La dégradation des services publics par les réformes managériales alimente le rejet populaire des fonctionnaires. Julie Gervais, politiste, spécialiste de la haute fonction publique et des cabinets de conseil, qui a écrit L'impératif managérial (Septentrion, 2019) fait paraître avec l'historienne Claire Lemercier et le sociologue Willy Pelletier La haine des fonctionnaires (Amsterdam, 2024). Ils y déconstruisent ce qu'ils considèrent comme une stigmatisation des fonctionnaires, en recherchent les causes et réfléchissent aux façons de changer le regard des classes populaires sur les fonctionnaires tout en améliorant leur sort grâce aux services publics.

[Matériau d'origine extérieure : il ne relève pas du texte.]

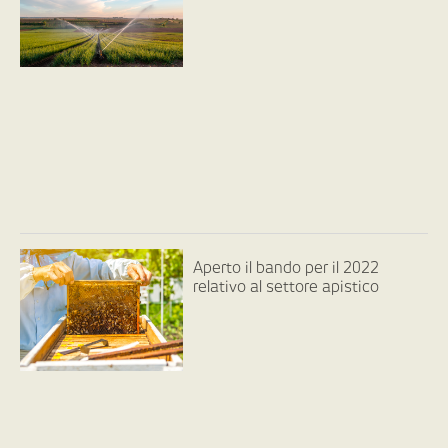
Aperto il bando per il 2022
relativo al settore apistico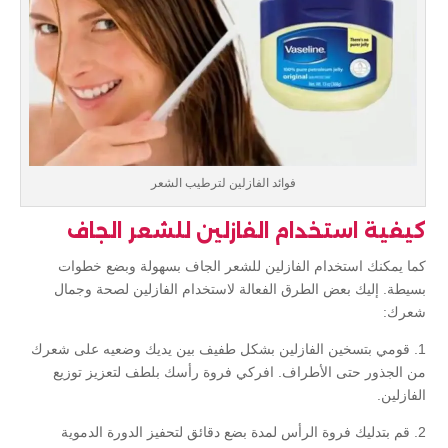
فوائد الفازلين لترطيب الشعر
كيفية استخدام الفازلين للشعر الجاف
كما يمكنك استخدام الفازلين للشعر الجاف بسهولة وبضع خطوات
بسيطة. إليك بعض الطرق الفعالة لاستخدام الفازلين لصحة وجمال
شعرك:
1. قومي بتسخين الفازلين بشكل طفيف بين يديك وضعيه على شعرك
من الجذور حتى الأطراف. افركي فروة رأسك بلطف لتعزيز توزيع
الفازلين.
2. قم بتدليك فروة الرأس لمدة بضع دقائق لتحفيز الدورة الدموية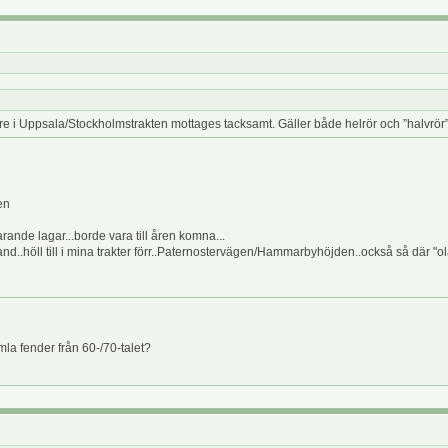
are i Uppsala/Stockholmstrakten mottages tacksamt. Gäller både helrör och ”halvrör
en
rande lagar...borde vara till åren komna...
nd..höll till i mina trakter förr..Paternostervägen/Hammarbyhöjden..också så där "ol
a fender från 60-/70-talet?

Laurent Ottavi (Élucid) : Le mot de « fonctionnaire » recouvre un spectre extrêmement vaste. Qu’est-ce qui rassemble ceux qui relèvent de cette étiquette ?

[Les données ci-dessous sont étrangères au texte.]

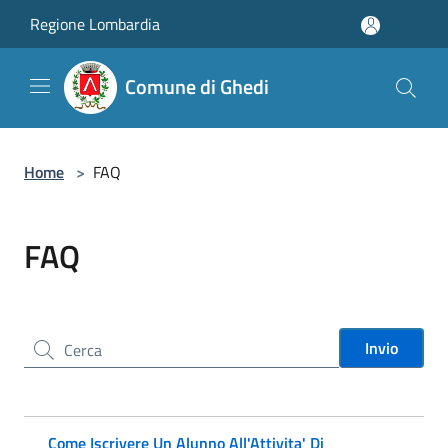
Salta al contenuto principale
Regione Lombardia
Comune di Ghedi
Home
>
FAQ
FAQ
Cerca nel sito
Invio
Come Iscrivere Un Alunno All'Attivita' Di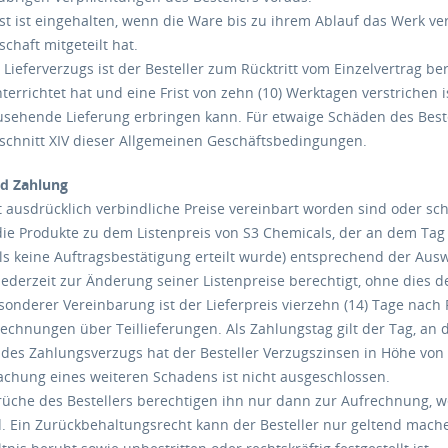
rist ist eingehalten, wenn die Ware bis zu ihrem Ablauf das Werk v
chaft mitgeteilt hat.
s Lieferverzugs ist der Besteller zum Rücktritt vom Einzelvertrag 
errichtet hat und eine Frist von zehn (10) Werktagen verstrichen 
usehende Lieferung erbringen kann. Für etwaige Schäden des Beste
chnitt XIV dieser Allgemeinen Geschäftsbedingungen.
nd Zahlung
t ausdrücklich verbindliche Preise vereinbart worden sind oder sch
 die Produkte zu dem Listenpreis von S3 Chemicals, der an dem Ta
lls keine Auftragsbestätigung erteilt wurde) entsprechend der Aus
jederzeit zur Änderung seiner Listenpreise berechtigt, ohne dies d
sonderer Vereinbarung ist der Lieferpreis vierzehn (14) Tage na
 Rechnungen über Teillieferungen. Als Zahlungstag gilt der Tag, an
e des Zahlungsverzugs hat der Besteller Verzugszinsen in Höhe von
chung eines weiteren Schadens ist nicht ausgeschlossen.
üche des Bestellers berechtigen ihn nur dann zur Aufrechnung, wen
nd. Ein Zurückbehaltungsrecht kann der Besteller nur geltend ma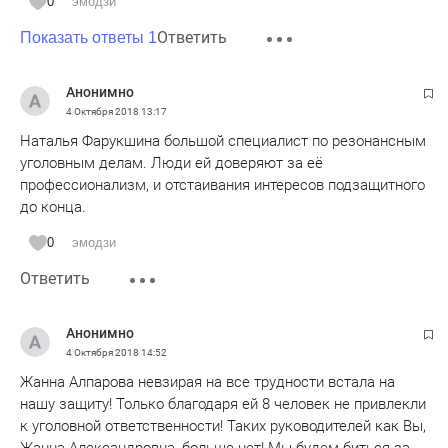
0
эмодзи
Ответить
Показать ответы 1
Анонимно
4 Октября 2018
13:17
Наталья Фарукшина большой специалист по резонансным
уголовным делам. Люди ей доверяют за её
профессионализм, и отстаивания интересов подзащитного
до конца.
0
эмодзи
Ответить
Анонимно
4 Октября 2018
14:52
Жанна Алпарова невзирая на все трудности встала на
нашу защиту! Только благодаря ей 8 человек не привлекли
к уголовной ответственности! Таких руководителей как Вы,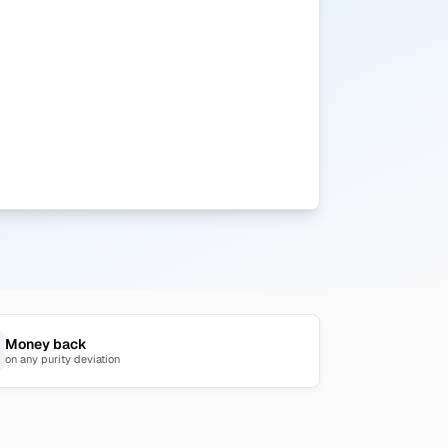
Money back
on any purity deviation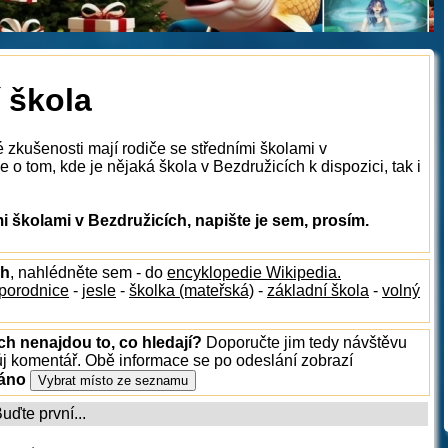
 škola
 zkušenosti mají rodiče se středními školami v
o tom, kde je nějaká škola v Bezdružicích k dispozici, tak i
 školami v Bezdružicích, napište je sem, prosím.
ch
, nahlédněte sem - do
encyklopedie Wikipedia.
porodnice
-
jesle
-
školka (mateřská)
-
základní škola
-
volný
ch nenajdou to, co hledají?
Doporučte jim tedy návštěvu
ůj komentář. Obě informace se po odeslání zobrazí
ráno
ďte první...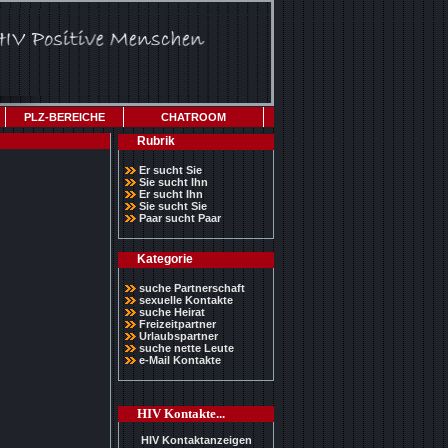
PLZ-BEREICHE
CHATROOM
Rubrik
Er sucht Sie
Sie sucht Ihn
Er sucht Ihn
Sie sucht Sie
Paar sucht Paar
Kategorie
suche Partnerschaft
sexuelle Kontakte
suche Heirat
Freizeitpartner
Urlaubspartner
suche nette Leute
e-Mail Kontakte
HIV Kontakte...
HIV Kontaktanzeigen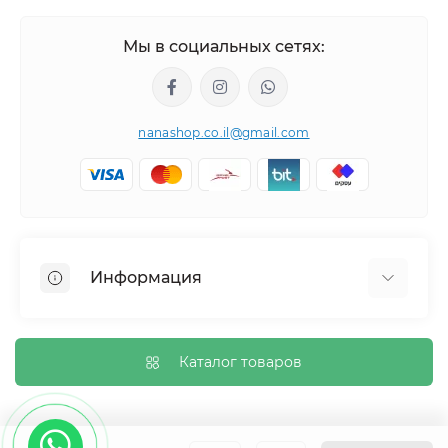
Мы в социальных сетях:
nanashop.co.il@gmail.com
Информация
О нас
Обмен и возврат
Каталог товаров
Доставка
Политика конфиденциальности
Контакты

Julie Gervais : La définition du terme de fonctionnaire est assez complexe et fait l’objet de grands débats parmi les juristes. Les fonctionnaires ont en commun un statut d’emploi, ce sont des agents qui relèvent du Statut général de la fonction publique. Ils partagent donc une position professionnelle spécifique, faite de droits et de devoirs. Leurs droits ne sont pas des « privilèges » et ne sont pas si éloignés que cela du privé (la sécurité de l'emploi vaut aussi pour le salarié en CDI dans le privé).
Les usagers bénéficient aussi du fait que le fonctionnaire n’ait pas sans cesse à penser à son prochain contrat de travail. La tranquillité d’esprit que cela garantit permet aux fonctionnaires de rendre le service public avec sérénité, en se concentrant sur leurs missions plutôt que sur leur devenir professionnel. Il ne faut pas oublier que les fonctionnaires ont également des devoirs qui protègent les usagers, comme la garantie que son dossier soit traité en toute confidentialité. Mais ces devoirs peuvent aussi être très contraignants, comme la mobilité géographique imposée.

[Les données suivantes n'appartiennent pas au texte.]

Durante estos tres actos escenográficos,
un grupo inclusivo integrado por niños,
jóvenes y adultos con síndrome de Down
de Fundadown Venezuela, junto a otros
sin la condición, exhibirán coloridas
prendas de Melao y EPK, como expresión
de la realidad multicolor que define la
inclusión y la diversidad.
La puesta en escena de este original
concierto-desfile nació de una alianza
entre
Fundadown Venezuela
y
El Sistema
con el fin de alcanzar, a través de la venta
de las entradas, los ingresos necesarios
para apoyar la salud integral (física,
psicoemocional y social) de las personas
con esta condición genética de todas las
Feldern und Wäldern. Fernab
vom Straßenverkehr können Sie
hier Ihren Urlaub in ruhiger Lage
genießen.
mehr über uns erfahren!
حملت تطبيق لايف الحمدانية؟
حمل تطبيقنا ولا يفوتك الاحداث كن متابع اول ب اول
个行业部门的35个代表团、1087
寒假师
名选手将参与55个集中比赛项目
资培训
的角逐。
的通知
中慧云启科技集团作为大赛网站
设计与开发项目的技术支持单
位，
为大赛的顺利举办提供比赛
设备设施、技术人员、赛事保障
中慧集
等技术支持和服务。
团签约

Élucid : Par quelles divisions cette catégorie de fonctionnaires est-elle traversée ?
Julie Gervais : Une fois dit cela, les situations sont très diverses au sein de la fonction publique et la multiplication des statuts rend difficile les distinctions entre les fonctionnaires proprement dits, les agents publics contractuels, les personnes qui rendent le service public bénévolement, comme 80 000 sauveteurs en mer par exemple, ou encore ceux qui le rendent sous statut associatif, comme c'est le cas de beaucoup de métiers dans le social. Le fait d’avoir un employeur public n’est pas non plus un critère puisqu’il y a des personnes rémunérées par l'État qui ne sont pas fonctionnaires (comme les enseignantes et enseignants du privé qui sont payés par le ministère de l’Éducation nationale – on y pense rarement quand on débat sur les dépenses publiques.